▶ _WHAT TO DO_
Would you please transcribe, exactly as written, the lines of the entries below starting at the one that holds "Der Ganze Re" and ending at the one that holds "WISSENSWERTES", both included?

▶ _RECORDS FOR THE EXERCISE_
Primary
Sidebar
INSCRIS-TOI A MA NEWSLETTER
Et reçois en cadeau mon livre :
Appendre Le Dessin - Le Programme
* * *
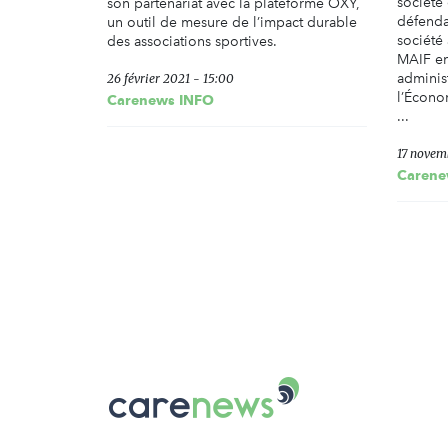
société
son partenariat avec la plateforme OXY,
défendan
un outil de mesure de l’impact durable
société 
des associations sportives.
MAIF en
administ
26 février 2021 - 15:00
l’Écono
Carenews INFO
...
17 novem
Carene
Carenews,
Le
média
--
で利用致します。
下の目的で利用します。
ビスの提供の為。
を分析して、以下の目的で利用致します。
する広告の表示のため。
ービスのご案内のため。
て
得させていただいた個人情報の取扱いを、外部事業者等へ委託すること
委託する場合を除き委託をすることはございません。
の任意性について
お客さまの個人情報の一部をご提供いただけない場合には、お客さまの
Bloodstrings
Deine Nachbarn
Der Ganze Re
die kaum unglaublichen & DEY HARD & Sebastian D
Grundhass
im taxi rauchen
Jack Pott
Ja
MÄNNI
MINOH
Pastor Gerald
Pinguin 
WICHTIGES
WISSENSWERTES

▶ _RESPONSE BOX_
Der Ganze Re
die kaum unglaublichen & DEY HARD & Sebastian D
Grundhass
im taxi rauchen
Jack Pott
Ja
MÄNNI
MINOH
Pastor Gerald
Pinguin 
WICHTIGES
WISSENSWERTES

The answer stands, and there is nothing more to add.